The vote-counting quickly revealed that voters in San Jose and San Diego had overwhelmingly approved landmark reforms in pensions for city employees. Almost immediately, city worker unions filed suit to block the reforms.
They and other public employee unions are also pressing the Legislature to revise a newly enacted state law to make it more difficult for local governments to seek bankruptcy protection, fearing that a federal bankruptcy judge could set aside union contracts and perhaps even modify pensions.
Meanwhile, Gov. Jerry Brown wants changes in retirement benefits for state workers, warning lawmakers that without them, public backlash, as evinced in San Diego and San Jose, could doom voter approval of new taxes.
However, Democratic legislators are utterly dependent on public employee workers for campaign sustenance and are clearly leery about serious pension changes.
Chances are very high that Stockton will file for bankruptcy protection sometime this month, which would be the
largest municipal bankruptcy filing in American history.
Rising pension and health care costs are big components of Stockton's insolvency, but so are many millions of dollars in bonds that the city floated in recent years to finance lavish new recreational and civic facilities, including a sports arena, a baseball park, a marina and a new city hall.
The city's unions have resisted contract modifications, and the city manager is negotiating with bondholders, trying to persuade them to write down their loans. But there appears to be serious reluctance among bankers, because a Europe-like forgiveness could threaten the entire municipal bond market.

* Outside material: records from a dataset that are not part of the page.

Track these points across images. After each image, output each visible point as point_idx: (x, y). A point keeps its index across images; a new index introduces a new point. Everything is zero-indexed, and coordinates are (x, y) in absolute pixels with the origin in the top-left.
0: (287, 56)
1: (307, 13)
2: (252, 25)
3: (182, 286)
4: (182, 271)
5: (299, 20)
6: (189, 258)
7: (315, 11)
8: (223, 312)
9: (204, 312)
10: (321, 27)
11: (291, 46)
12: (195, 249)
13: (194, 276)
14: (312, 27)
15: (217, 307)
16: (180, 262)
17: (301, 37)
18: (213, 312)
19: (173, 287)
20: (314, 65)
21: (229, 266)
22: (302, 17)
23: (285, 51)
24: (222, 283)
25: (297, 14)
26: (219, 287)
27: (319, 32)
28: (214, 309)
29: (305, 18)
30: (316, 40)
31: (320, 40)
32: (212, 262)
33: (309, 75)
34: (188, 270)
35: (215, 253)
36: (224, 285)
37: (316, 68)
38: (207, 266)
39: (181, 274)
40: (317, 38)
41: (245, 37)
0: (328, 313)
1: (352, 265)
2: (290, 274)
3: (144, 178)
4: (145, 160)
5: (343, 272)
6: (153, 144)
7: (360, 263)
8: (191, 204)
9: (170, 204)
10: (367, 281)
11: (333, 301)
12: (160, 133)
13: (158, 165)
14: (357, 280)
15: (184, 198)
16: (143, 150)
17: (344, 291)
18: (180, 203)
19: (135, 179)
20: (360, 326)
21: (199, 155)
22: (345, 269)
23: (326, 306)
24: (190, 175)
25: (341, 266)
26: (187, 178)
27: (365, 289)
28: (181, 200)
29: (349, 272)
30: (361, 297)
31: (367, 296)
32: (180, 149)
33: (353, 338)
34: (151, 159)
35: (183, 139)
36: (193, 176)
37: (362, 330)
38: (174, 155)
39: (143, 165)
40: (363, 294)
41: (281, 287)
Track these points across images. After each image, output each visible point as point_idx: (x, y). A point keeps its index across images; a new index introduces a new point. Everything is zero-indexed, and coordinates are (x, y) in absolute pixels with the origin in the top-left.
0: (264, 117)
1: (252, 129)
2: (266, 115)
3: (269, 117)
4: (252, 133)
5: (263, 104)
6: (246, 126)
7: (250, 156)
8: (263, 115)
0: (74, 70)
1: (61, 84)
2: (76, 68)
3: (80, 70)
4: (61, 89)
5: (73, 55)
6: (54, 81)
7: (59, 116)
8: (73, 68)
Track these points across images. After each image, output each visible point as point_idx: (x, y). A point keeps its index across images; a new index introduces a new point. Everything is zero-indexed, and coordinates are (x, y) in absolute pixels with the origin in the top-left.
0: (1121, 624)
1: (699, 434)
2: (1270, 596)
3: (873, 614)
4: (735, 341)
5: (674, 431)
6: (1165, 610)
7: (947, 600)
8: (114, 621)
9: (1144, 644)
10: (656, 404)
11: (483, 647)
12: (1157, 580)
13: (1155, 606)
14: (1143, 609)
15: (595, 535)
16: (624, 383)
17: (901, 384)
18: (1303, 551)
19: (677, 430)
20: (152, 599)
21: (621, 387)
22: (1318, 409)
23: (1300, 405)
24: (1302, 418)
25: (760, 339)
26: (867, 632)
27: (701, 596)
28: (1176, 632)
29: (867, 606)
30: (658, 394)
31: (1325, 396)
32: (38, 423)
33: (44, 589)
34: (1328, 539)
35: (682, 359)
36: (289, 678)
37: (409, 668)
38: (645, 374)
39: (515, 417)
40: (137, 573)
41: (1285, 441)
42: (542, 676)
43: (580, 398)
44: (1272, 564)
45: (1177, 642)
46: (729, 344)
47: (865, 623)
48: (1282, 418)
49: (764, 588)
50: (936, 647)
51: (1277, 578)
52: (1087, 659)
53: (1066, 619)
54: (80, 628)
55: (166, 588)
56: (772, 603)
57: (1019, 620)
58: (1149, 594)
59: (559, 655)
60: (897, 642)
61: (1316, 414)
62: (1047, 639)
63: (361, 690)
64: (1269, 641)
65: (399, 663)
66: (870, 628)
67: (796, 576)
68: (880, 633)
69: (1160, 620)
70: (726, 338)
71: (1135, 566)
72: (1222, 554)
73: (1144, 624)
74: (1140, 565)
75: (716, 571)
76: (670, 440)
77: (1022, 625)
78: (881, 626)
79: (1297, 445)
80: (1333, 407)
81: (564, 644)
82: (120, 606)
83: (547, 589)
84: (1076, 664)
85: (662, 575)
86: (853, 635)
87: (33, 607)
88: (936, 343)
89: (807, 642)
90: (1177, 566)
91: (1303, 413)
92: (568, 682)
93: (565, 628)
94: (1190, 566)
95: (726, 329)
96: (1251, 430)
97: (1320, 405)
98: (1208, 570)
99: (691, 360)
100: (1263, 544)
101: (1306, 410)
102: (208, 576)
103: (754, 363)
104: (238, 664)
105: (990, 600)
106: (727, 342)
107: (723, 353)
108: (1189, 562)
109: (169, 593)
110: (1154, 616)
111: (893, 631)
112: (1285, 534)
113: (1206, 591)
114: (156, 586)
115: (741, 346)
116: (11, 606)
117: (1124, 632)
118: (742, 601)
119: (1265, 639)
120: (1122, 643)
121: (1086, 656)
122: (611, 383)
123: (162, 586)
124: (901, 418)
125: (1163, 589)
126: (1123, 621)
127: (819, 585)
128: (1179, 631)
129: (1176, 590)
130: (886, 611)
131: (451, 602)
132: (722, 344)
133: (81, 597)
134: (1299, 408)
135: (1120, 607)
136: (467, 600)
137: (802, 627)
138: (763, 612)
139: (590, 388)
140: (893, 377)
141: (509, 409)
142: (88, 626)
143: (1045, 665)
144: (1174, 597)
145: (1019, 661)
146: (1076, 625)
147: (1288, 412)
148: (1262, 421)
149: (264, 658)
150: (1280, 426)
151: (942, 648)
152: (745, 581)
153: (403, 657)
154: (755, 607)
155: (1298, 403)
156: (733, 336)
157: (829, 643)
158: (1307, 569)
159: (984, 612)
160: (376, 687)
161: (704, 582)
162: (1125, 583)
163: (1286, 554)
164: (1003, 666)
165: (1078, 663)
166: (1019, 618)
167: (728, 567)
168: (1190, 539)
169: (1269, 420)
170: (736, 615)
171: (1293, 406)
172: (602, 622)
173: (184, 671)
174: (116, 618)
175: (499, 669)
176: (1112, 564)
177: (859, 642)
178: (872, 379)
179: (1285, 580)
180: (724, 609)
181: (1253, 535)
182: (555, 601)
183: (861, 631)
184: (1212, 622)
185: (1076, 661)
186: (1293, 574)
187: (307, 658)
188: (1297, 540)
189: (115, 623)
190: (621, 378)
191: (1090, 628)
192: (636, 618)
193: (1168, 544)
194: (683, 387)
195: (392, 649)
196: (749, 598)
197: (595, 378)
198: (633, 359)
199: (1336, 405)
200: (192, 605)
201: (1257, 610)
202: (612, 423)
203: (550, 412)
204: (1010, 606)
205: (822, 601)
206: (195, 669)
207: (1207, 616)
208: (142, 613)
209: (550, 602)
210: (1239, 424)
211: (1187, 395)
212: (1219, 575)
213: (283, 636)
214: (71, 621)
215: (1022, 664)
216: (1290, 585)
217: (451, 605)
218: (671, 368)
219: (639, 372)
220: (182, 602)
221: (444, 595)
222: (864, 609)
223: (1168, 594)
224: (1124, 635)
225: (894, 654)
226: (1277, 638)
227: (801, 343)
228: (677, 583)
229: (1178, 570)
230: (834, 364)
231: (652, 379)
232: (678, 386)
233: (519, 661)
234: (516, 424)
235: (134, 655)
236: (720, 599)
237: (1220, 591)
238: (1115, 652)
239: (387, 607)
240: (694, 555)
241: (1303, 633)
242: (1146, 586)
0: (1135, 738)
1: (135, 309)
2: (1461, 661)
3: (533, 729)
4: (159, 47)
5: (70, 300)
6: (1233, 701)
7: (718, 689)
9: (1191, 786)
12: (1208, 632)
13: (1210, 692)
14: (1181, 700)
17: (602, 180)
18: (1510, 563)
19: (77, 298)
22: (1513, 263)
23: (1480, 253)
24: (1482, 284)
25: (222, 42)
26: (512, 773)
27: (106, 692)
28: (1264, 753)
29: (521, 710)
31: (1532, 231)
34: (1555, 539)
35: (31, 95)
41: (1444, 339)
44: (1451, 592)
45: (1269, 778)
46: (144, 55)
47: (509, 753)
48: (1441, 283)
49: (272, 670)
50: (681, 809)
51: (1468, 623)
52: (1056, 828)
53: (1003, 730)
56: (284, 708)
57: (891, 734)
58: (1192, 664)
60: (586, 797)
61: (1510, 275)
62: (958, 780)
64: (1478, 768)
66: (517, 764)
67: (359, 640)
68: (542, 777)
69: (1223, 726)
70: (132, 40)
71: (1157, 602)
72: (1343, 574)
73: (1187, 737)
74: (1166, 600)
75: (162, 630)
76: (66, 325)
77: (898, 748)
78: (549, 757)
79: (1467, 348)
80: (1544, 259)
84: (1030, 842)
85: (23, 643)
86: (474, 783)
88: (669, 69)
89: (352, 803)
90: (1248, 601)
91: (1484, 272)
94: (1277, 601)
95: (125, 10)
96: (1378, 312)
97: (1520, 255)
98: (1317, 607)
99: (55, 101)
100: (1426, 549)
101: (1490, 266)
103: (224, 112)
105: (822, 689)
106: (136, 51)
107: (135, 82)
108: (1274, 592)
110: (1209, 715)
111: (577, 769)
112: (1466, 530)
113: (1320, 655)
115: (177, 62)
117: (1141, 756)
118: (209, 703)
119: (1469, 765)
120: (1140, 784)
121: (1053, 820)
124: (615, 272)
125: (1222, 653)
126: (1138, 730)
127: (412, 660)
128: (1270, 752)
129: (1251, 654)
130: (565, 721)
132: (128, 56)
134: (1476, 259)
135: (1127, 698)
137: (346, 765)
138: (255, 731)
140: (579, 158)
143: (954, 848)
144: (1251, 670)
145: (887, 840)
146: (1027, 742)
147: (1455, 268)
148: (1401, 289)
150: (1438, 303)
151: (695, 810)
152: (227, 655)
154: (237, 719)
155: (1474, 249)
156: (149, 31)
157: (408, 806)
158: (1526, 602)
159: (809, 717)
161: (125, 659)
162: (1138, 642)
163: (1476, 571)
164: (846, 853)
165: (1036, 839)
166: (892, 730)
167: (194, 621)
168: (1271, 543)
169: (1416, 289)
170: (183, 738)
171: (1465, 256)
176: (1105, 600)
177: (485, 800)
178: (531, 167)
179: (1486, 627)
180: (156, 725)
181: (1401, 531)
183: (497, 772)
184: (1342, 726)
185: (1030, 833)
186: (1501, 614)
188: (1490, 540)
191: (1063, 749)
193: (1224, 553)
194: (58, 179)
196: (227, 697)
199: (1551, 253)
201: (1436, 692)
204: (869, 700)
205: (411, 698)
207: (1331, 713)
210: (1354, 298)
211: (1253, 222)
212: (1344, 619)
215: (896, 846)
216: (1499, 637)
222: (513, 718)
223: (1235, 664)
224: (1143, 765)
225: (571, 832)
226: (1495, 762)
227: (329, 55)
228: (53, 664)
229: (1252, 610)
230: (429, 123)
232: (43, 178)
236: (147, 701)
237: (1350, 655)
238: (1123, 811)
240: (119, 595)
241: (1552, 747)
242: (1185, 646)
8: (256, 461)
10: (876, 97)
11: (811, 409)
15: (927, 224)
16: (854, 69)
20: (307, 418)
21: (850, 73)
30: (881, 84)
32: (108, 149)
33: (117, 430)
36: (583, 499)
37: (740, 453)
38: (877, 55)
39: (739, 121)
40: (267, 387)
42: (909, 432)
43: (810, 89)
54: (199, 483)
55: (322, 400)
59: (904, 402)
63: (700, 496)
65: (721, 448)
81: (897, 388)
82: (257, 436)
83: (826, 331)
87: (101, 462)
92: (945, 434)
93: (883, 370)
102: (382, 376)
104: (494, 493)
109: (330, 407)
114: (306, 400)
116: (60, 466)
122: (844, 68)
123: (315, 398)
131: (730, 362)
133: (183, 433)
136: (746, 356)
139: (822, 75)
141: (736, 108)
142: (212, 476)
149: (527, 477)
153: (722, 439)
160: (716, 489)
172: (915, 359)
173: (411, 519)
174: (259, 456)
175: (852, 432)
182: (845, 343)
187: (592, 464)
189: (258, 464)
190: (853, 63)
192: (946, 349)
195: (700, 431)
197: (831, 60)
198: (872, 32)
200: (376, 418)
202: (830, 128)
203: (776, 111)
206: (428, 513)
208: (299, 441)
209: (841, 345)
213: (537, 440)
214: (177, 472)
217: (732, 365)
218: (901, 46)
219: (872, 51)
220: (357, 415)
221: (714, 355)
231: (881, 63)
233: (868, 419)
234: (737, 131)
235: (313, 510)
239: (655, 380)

If bankruptcy ensues, the creditors and other stakeholders would line up before the bankruptcy judge, pleading their cases.
Would the banks insist that retirement benefits be on the table for haircuts as well as bonds?
That's what the unions fear and explains why they are pushing the Legislature for new restrictions on local government bankruptcies, even though a compromise law on the issue, which Stockton is now following, is only a few months old.
The symbiosis of what's happening in
Stockton, San Jose, San Diego and Sacramento is inescapable. And there's another element creeping into the picture.
The California Public Employees' Retirement System, which lost tens of billions of dollars in the global recession, has been touting a recovery.
But the most recent data indicate that it is likely to end the fiscal year on June 30 with another loss, undercutting even further its long-term ability to pay for state and local pensions without significant reforms.